The Reliability Gap in Benchmark Auditing: Distribution Shift and Scale as Failure Modes of Contamination Detection
2026-06-02 • Artificial Intelligence
Artificial Intelligence
AI summaryⓘ
The authors studied how well existing methods detect if parts of test benchmarks were included in large language model training data, which can affect fair model testing. They found that common detection techniques often fail in realistic settings because the data being checked is different from training data or because benchmarks are much smaller than training sets. After testing various methods on many models, the authors saw many incorrect results, showing current tools are not reliable enough for practical use. They conclude that clear records of training data are still essential and provide their benchmark to encourage more research.

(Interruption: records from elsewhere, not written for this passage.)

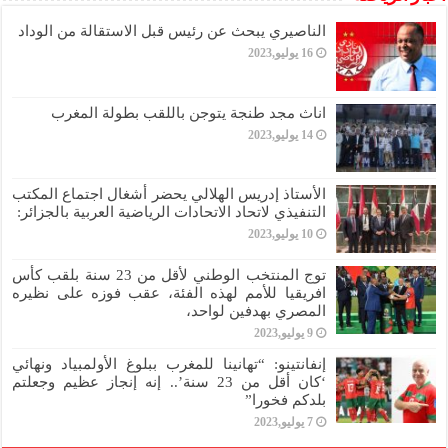
الناصيري يبحث عن رئيس قبل الاستقالة من الوداد
16 يوليو,2023
اناث مجد طنجة يتوجن باللقب بطولة المغرب
14 يوليو,2023
الأستاذ إدريس الهلالي يحضر أشغال اجتماع المكتب
التنفيذي لاتحاد الاتحادات الرياضية العربية بالجزائر:
10 يوليو,2023
توج المنتخب الوطني لأقل من 23 سنة بلقب كأس
افريقيا للأمم لهذه الفئة، عقب فوزه على نظيره
المصري بهدفين لواحد،
9 يوليو,2023
إنفانتينو: “تهانينا للمغرب ببلوغ الأولمبياد ونهائي
‘كان أقل من 23 سنة’.. إنه إنجاز عظيم وجعلتم
بلدكم فخورا”
7 يوليو,2023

benchmark contaminationlarge language modelstraining data membershipdistribution shiftIID assumptiondataset inferencepost-hoc analysismodel evaluationdata provenancestatistical detection
Authors
Wojciech Zarzecki, Jan Dubiński, Sebastian Cygert
Abstract
Benchmark contamination, where evaluation examples appear in a model's training data, threatens the validity of LLM assessment. Statistical tools for detecting training-data membership exist, but have been validated almost exclusively in controlled academic regimes: large, homogeneous pre-training corpora and transparent, single-stage training pipelines. Whether these methods remain reliable in realistic auditing scenarios remains unclear. We identify two under-studied failure modes: distribution shift, which arises when suspect and validation sets violate the IID assumption, and scale constraints, which arise because benchmarks are orders of magnitude smaller than pre-training corpora. We systematically evaluate three leading paradigms: LLM Dataset Inference, Post-Hoc Dataset Inference, and CoDeC across 27 models from multiple families (including Pythia, OLMo~2, and specialised cultural and medical LLMs) and scales (up to 27B). We then further extend our analysis to frontier industry models. Across 335 evaluations, only 199 yield correct outcomes. LLM Dataset Inference results in false positives under distribution shift, Post-Hoc Dataset Inference is underpowered at benchmark scale, and CoDeC provides only coarse provenance signals that are insufficient to verify individual benchmark splits. Our results reveal a systematic reliability gap between controlled validation and practical benchmark auditing, and show that statistical detection cannot yet replace transparent data provenance. We open-source our benchmark for further research.